• ВЫБРАННЫЙ ОТРЫВОК:
=======

До конца жизни Карло периодически испытывал угрызения совести (усиливавшиеся
с возрастом), которые заглушал делами благотворительности и жертвуя
огромные суммы на мессы по усопшим. Но поначалу казалось, что он даже
успокоился. Никогда он не был так кроток со своими близкими, как в эти
три года добровольного заточения. Ему было тогда всего двадцать четыре
года, но он вел жизнь старого монаха. Бòльшую часть своего времени
он посвящал сочинению духовной музыки, практически забросил охоту, занялся
разведением лошадей, перестроил замок и приказал выстроить монастырь
капуцинов, капеллу в которой назвали Santa Maria delle Grazie (то есть
Святой Марии Благодатной).
Кроме того, в 1591 году произошло и еще одной событие, весьма благотворное
для психики Карло, - умер его отец Фабрицио, и он автоматически получил
титул князя Венозы и вице-короля Неаполя, став, следовательно, человеком,
которому уже никто (кроме короля Филиппа П Испанского, у которого на
тот момент были совсем другие заботы) не мог ничего приказывать. Наконец-то
пришла долгожданная свобода.
Разумеется, человек такого ранга уже не мог жить как отшельник. Благодаря
родственникам, видевшим в нем средство для установления новых политических
связей, он неожиданно быстро вернулся ко двору, и с этого момента уже
не отказывался заниматься делами, полагавшимися ему по статусу. Единственной,
оставшейся ему, возможностью бегства от них, было сочинение мрачных
мадригалов и респонсориев.

=======

• ИСХОДНЫЕ ДАННЫЕ:
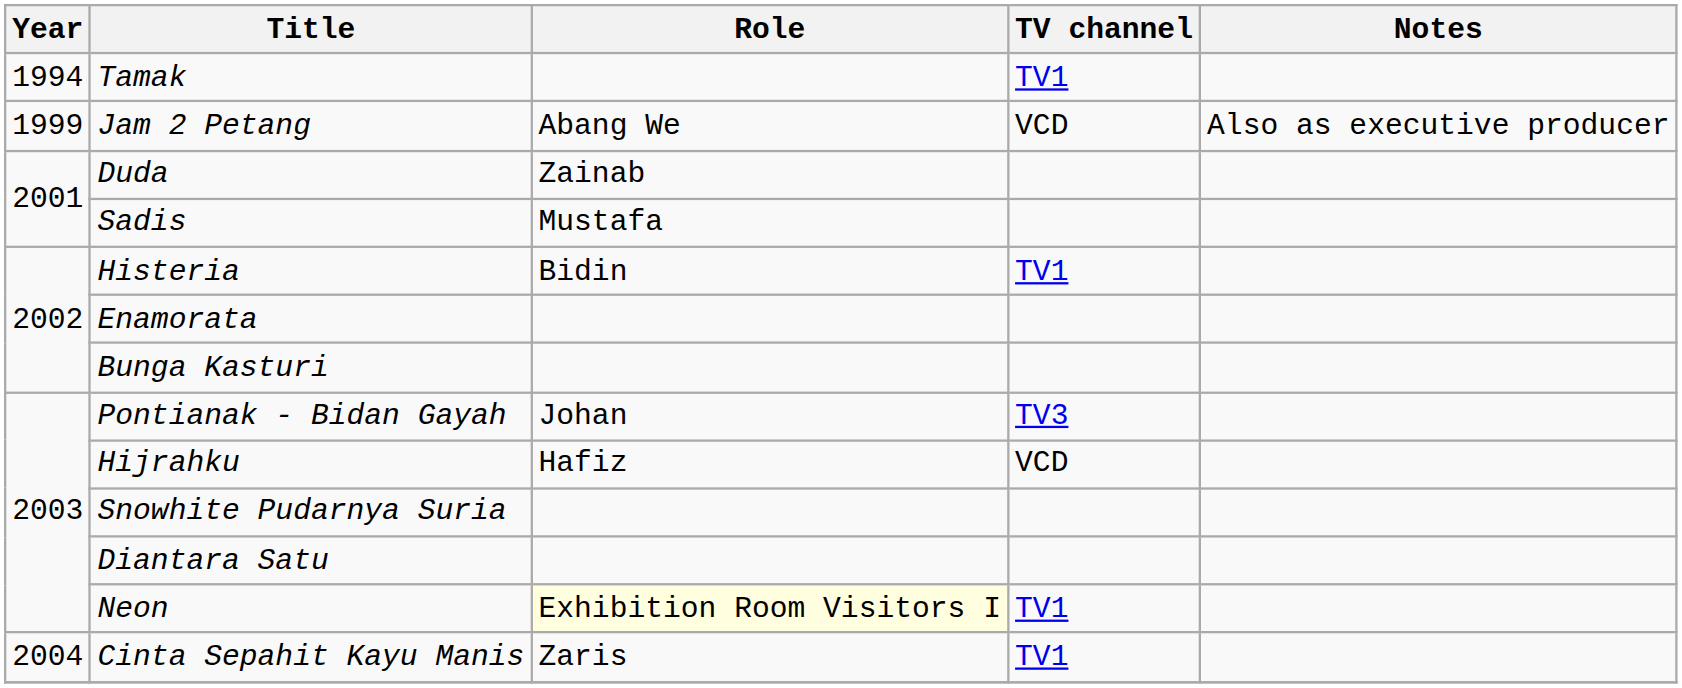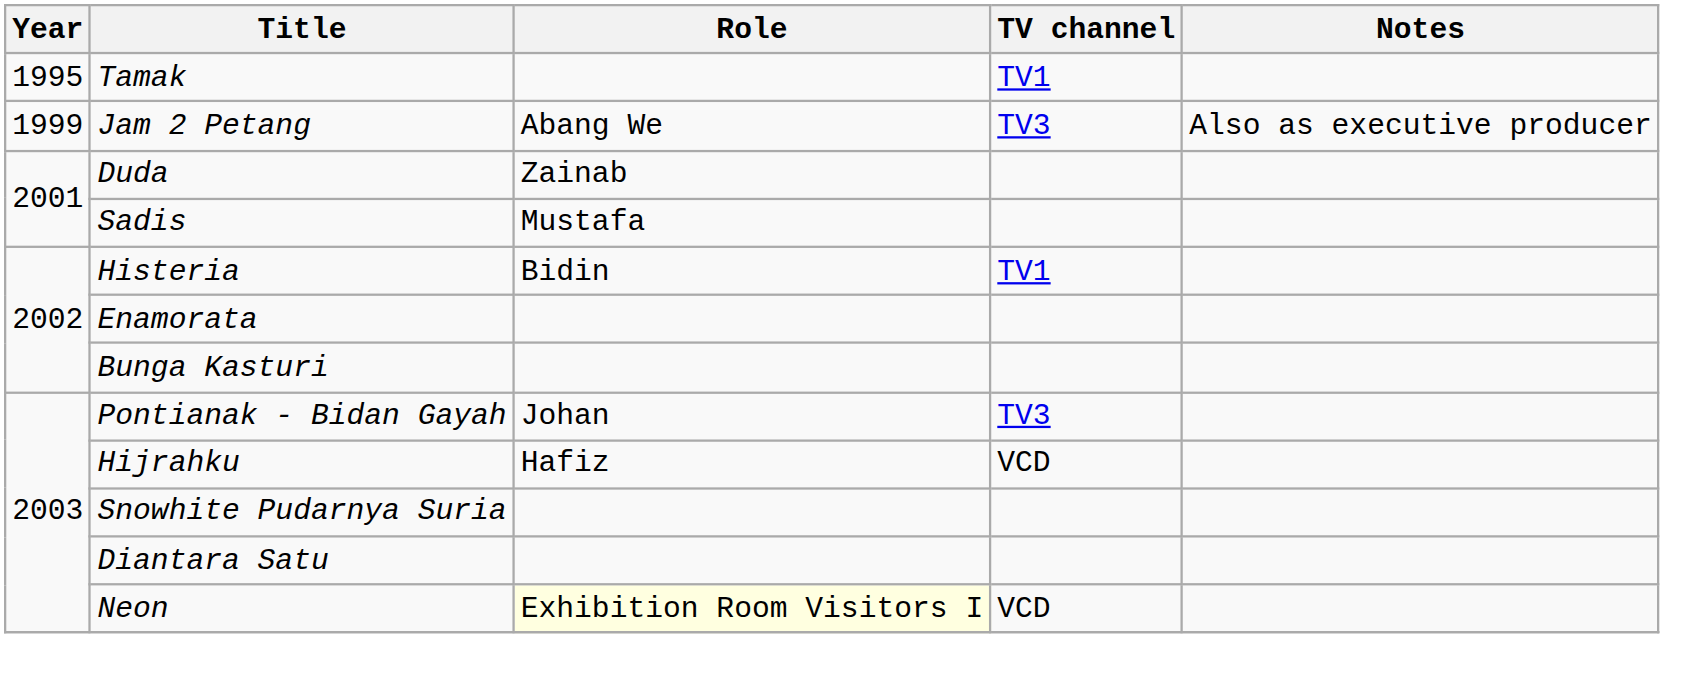Tamak | Year: 1994 -> 1995
Jam 2 Petang | TV channel: VCD -> TV3
Neon | TV channel: TV1 -> VCD
- row: 2004 | Cinta Sepahit Kayu Manis | Zaris | TV1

=======

• ЗАДАНИЯ:
**1)** Процитируйте, пожалуйста, из отрывка о Карло всё от слов «Разумеется, человек такого» вплоть до слов «мадригалов и респонсориев.».
**2)** Продолжите отрывок о жизни Карло с того места, где он заканчивается.

• ОЖИДАЕМЫЕ РЕЗУЛЬТАТЫ:
**1)**
Разумеется, человек такого ранга уже не мог жить как отшельник. Благодаря
родственникам, видевшим в нем средство для установления новых политических
связей, он неожиданно быстро вернулся ко двору, и с этого момента уже
не отказывался заниматься делами, полагавшимися ему по статусу. Единственной,
оставшейся ему, возможностью бегства от них, было сочинение мрачных
мадригалов и респонсориев.

**2)**
И вот теперь-то настал момент вспомнить наконец о музыке Карло,
ибо вскоре после его "возвращения в мир" он достиг вершин
своего искусства. Если взглянуть на его творения в перспективе, можно
заметить, что с этого момента и вплоть до смерти он больше не изменял
своего стиля, то есть - стиля своего времени. Он почти что дошел до
границы, еще чуть-чуть, и он мог бы стать новатором, но - увы - границу
эту он так и не перешел. Он так и не осмелился взглянуть в лицо барокко,
продолжая писать в старой манере произведения для нескольких голосов
а капелла. Карло был одним из очень немногих композиторов, которых без
малейшего сомнения можно назвать маньеристами - подобно их "собратьям"
художникам и скульпторам той эпохи. Его музыка дошла до своего логического
завершения (то есть - до мертвой точки), стилистически выдохлась и не
смогла даже относительно приблизиться к тому, что всего через несколько
лет напишет Монтеверди.
Музыка Карло поражает слушателя своей интенсивностью, граничащей с извращением.
При этом у него (слушателя) не возникает чувства зарождения в ней некоей
новой эстетики. В произведениях Карло басы могут заглушать голоса сопрано,
им свойственны диссонансы и странные иллюзорные концовки. Еще одной
характерной их чертой являются неожиданные перепады тональностей, похожие
на крик, например из ля бемоля - в фа диез мажор.
Стихи, которые он слагает под воздействием музыки, всегда исключительно
мрачны и полны боли; когда он не находит подходящих текстов для своих
композиций, он сочиняет что-то сам - все в том же ключе.
В последнее время, когда к музыке Карло неожиданно пробудился довольно
сильный интерес, и кто-то даже увидел в нем предтечу Вагнера и Шнитке,
существует и прямо противоположное (и, несмотря на едкость, возможно,
более верное) мнение, согласно которому музыка его - это своеобразный
"астматический приступ, озвученный несколькими голосами".
Стоит заметить, что - не случись с ним всей этой трагической истории
- его имя вряд ли упоминалось бы сейчас чаще, чем имена его современников,
таких как Ненна, Верт, Маренцио или Макè, учитывая, что даже
такие гораздо более талантливые композиторы как Габриэли и Луццаски
ныне почти забыты.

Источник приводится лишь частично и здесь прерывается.